Given, as you say elsewhere, that it's basic immunology, it is really hard to understand how the 8 authors of the paper could have declared 'Autoimmunity is a hallmark of post-Covid syndrome'. Particularly when most of them work either in a Centre for Autoimmune Diseases Research or a Department of Immunology. It's even harder to understand how the two peer reviewers and the editors can have allowed this paper to be published with the results as they are and the title as it is. Sadly, I don't think it's possible to post a comment in the Journal. (?).
This simply a symptom of how much biomedical research has collapsed in the last twenty years. The situation is the same at UCL now. Nobody has a clue what they are doing. Paper after paper is produced based on gibberish. This is a real change. It was noted by James Le Fanu in his Rise and Fall of Modern Medicine. Something went wrong in the incentive structure around 1985 that by 2000 had destroyed the intellectual base. The straw that broke the camel's back was the commercialisation of the literature system. There is no longer meaningful peer review most of the time. The situation is quite similar to the way the kleptocracy has taken over public services in socialist (or for that matter centrist) countries. It suits those who form the self-perpetuating oligarchy. You might think this extreme but note that despite a string of groundbreaking developments in autoimmunity in the 1990s, for disorders like RA nothing new has emerged in twenty years now. Things have moved forward in multiple sclerosis simply because it took time to catch up with progress for other diseases. (The recent finding on EBV may be the one exception to all this.)
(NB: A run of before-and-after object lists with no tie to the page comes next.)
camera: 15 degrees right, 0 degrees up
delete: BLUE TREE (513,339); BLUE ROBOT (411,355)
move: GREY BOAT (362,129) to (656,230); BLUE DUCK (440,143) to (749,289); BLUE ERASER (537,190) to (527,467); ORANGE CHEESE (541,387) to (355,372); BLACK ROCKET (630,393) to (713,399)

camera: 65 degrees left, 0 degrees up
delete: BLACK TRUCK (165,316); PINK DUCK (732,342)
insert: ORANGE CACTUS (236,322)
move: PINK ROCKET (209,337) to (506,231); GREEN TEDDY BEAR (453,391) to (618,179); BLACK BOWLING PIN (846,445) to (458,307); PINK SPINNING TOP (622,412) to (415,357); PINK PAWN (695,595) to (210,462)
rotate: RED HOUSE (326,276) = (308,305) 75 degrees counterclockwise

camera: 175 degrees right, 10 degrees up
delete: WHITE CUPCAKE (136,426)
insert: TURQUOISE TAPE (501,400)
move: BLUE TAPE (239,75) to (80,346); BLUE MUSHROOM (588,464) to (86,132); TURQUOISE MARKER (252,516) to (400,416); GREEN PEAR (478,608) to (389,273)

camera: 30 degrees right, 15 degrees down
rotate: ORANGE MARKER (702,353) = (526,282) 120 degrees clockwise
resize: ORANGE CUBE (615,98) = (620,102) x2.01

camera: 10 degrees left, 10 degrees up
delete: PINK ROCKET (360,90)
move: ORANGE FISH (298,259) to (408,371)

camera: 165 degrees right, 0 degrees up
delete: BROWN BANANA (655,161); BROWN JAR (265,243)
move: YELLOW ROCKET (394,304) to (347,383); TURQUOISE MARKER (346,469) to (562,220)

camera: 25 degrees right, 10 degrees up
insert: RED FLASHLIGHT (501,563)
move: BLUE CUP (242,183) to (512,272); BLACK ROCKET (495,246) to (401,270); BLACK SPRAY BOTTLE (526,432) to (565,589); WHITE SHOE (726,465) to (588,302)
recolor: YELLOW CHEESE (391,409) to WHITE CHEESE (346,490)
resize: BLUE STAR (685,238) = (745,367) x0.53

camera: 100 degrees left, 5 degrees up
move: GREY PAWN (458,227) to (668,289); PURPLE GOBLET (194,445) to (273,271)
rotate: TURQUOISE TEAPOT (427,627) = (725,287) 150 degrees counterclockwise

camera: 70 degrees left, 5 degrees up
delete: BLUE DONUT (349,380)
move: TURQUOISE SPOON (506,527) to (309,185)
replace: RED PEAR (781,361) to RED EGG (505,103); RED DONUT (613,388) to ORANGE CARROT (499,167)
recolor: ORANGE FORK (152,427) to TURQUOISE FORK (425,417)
I haven't looked at this, and my knowledge is very limited. I'm wondering about the quality of the tests; I've seen comments here that some studies use linear peptide arrays. So the results are unreliable to begin with. There's a thread here* re a better technique and I think Solve funded one of the Yale group to look for autoantibodies in ME. So there are ways to run reliable tests - begs the question of why supposed peer reviewed journals are publishing poor quality studies --- commercialisation of the literature system seems a reasonable suggestion. Why aren't alternatives taking off ---? *https://www.s4me.info/threads/reap-...-the-human-exoproteome-2021-wang-et-al.20747/
I don't find it extreme and I'm not in the medical profession just watching and experiencing it. It reflects what I see. The 'get to the bottom of it' seems to be actively the opposite of the NHS drives of recent years (more 'mass standardisation'). I'd add in the change to the REF vs RAE 2008 in as far as using citations over objective assessments and the way that impact has ended up being implemented (which many academics found hard to get to grips with) - which whilst perhaps with some worthy ideas behind it, had led to 'easy to understand' paradigms over 'correct and good methodology' getting a nice foothold. It's become like social media 'likes', politics and networking can drive little kingdoms with no hard quality-assessment to many it transparent. Added to reduced peer review on this basis and the hierarchical issues/power bases implicit in UK systems. As they say in business 'culture is strategy'.
Ah, now that would be the late Robert Maxwell's great contribution with his Pergamon Press if I have it right.